(TEXT SEGMENT):
▼

I actually have had a few classes starting to reject answers that aren’t good enough. I love that I can put “is he in McDonalds?” up for a vote and get a big “NO!” from the class like that’s the lamest thing they have ever heard. Talk about engagement and ownership.
I think you might be right, Ben, that all we have to do is go super slowly.
…now I’ll wait forever, until some kid suggests something that makes at least a few laugh….
We should make a list of all these things for new people. They are the details that make the mojo happen. But they are hard to convey. Yes, wait them out. Feel the burn, as I say.
Another detail is the value of asking “with whom” and “where” to follow the structure which is most often a verb. The combination of some verb with these two questions in particular give sentences like:
…Juan dances in a whale with Nicole (who plays soccer in the whale)….
The chances of staying in bounds with this kind of sentence are very high, and look at the content. It’s not Marie and Pierre in Paris having breakfast in a $157 book. It’s your own Juan and Nicole dancing in a whale. Next is to get Juan up (I’ll try next week but the trust may have to be higher since Juan’s first day with me was yesterday) and TPR that. The word from the class is that in real life Juan is known on Denver’s west side as being a big deal dancer.
But yeah James good point there. Wait. Let the class gain ownership of the answers like with the McDonald’s thing.
Really, this only seems complex.
I think that if we keep it simple and keep the circle small, the long term learning will be greater. I really agree with Ben that keeping the classroom “clutter” both physical and linguistic, will make things much more effective for the students.

▲

(STATED GOAL 1):
Pull out every line in the entries below that contains the string "bass". Case counts.
The classroom discussion above and the entries that come next are separate material.

(EXTRACTED RECORDS):
▼

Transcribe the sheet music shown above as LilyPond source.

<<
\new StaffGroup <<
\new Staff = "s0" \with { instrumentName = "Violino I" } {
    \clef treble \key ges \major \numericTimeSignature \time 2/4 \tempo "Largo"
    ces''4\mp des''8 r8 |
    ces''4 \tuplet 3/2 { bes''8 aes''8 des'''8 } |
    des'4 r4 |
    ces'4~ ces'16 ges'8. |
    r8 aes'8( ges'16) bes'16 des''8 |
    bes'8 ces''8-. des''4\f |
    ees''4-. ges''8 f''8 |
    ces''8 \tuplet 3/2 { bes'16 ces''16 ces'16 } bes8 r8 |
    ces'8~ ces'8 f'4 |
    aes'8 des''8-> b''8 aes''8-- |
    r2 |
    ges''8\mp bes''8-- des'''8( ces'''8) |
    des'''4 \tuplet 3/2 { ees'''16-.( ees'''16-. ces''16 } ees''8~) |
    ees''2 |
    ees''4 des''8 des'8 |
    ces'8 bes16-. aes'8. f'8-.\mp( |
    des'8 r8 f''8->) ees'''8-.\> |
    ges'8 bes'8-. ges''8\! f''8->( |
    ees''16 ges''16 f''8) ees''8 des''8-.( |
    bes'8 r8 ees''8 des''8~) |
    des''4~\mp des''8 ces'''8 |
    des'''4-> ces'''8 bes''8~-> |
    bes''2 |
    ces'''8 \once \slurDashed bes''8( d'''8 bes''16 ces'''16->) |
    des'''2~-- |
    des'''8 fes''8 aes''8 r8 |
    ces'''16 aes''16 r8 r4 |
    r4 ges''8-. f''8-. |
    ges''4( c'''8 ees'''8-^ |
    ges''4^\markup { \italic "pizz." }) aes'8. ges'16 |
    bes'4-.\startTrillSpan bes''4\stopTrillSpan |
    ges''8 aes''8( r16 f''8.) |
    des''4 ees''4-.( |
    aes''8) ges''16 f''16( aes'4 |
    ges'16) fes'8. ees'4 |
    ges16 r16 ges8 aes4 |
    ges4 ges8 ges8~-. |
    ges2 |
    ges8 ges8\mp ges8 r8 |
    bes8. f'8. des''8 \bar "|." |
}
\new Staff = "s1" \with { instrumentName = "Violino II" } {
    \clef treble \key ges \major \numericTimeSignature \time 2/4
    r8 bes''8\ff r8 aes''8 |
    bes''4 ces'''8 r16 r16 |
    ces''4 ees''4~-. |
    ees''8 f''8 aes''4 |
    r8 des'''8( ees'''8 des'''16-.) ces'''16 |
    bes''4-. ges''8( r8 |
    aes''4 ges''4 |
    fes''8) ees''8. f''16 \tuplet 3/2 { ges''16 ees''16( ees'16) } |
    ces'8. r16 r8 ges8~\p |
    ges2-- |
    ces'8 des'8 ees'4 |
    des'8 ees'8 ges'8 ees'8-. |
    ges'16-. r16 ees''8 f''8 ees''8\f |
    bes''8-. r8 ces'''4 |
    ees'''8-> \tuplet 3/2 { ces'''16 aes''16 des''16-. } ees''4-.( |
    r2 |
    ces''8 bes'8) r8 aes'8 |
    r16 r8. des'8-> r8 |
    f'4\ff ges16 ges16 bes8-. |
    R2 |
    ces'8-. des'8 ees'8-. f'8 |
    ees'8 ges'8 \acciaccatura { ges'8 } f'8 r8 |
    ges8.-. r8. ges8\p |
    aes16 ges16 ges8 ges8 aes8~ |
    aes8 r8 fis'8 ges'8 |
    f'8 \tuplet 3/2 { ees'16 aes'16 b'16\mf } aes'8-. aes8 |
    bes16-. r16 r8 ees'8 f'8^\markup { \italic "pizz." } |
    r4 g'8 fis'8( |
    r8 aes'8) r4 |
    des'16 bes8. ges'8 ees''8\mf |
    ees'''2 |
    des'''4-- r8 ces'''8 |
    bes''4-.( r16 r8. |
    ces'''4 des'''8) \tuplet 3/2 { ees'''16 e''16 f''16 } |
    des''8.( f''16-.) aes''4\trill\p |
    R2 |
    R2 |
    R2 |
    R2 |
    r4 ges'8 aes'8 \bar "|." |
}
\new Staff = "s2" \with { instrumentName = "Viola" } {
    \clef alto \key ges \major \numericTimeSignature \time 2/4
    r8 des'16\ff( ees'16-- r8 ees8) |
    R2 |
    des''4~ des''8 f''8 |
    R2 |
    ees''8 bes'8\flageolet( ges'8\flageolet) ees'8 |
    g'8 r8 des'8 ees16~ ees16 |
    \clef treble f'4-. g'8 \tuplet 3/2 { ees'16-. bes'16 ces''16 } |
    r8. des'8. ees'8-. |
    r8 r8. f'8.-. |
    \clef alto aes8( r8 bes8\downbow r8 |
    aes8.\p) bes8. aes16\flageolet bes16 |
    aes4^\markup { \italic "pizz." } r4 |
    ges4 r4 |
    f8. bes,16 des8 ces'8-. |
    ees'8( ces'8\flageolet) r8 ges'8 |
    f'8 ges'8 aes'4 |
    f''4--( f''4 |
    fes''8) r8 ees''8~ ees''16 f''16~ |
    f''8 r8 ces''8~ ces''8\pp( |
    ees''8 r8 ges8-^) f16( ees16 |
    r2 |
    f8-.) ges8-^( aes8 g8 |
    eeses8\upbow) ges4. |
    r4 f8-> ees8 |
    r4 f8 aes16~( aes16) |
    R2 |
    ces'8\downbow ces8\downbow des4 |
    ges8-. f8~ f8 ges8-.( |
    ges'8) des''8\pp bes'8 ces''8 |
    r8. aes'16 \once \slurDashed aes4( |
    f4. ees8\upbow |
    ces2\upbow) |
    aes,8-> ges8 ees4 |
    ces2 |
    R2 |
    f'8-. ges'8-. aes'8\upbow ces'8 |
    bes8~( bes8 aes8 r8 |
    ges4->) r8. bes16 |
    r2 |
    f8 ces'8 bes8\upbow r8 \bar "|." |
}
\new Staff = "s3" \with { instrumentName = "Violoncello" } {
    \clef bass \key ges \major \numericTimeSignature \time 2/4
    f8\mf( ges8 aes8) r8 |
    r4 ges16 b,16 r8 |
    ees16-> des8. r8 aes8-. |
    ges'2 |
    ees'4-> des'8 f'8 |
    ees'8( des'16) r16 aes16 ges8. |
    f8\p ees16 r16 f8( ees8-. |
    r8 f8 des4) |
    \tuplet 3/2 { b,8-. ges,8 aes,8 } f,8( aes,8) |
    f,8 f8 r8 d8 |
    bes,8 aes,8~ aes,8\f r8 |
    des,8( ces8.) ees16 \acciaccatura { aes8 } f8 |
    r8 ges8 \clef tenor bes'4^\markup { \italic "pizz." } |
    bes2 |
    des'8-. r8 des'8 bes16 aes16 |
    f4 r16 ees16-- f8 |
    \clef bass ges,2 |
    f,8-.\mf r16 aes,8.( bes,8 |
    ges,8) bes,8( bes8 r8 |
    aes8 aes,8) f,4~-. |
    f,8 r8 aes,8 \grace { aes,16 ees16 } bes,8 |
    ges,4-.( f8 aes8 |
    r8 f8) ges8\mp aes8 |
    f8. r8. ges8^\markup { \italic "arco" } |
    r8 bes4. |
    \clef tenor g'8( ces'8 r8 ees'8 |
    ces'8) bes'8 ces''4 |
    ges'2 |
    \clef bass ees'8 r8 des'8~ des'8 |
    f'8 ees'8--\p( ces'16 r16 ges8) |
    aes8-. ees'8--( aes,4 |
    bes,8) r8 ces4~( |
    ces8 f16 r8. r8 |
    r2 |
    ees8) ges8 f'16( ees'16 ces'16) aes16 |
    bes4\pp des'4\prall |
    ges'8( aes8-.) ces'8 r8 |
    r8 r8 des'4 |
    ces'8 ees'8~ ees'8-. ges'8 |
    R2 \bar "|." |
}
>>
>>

▲

(STATED GOAL 2):
Please reproduce the part of the classroom discussion starting with "I think that" and going on through "for the students.", word for word.

(FULL OUTPUT 1):
    \clef bass \key ges \major \numericTimeSignature \time 2/4
    \clef bass ges,2 |
    \clef bass ees'8 r8 des'8~ des'8 |

(FULL OUTPUT 2):
I think that if we keep it simple and keep the circle small, the long term learning will be greater. I really agree with Ben that keeping the classroom “clutter” both physical and linguistic, will make things much more effective for the students.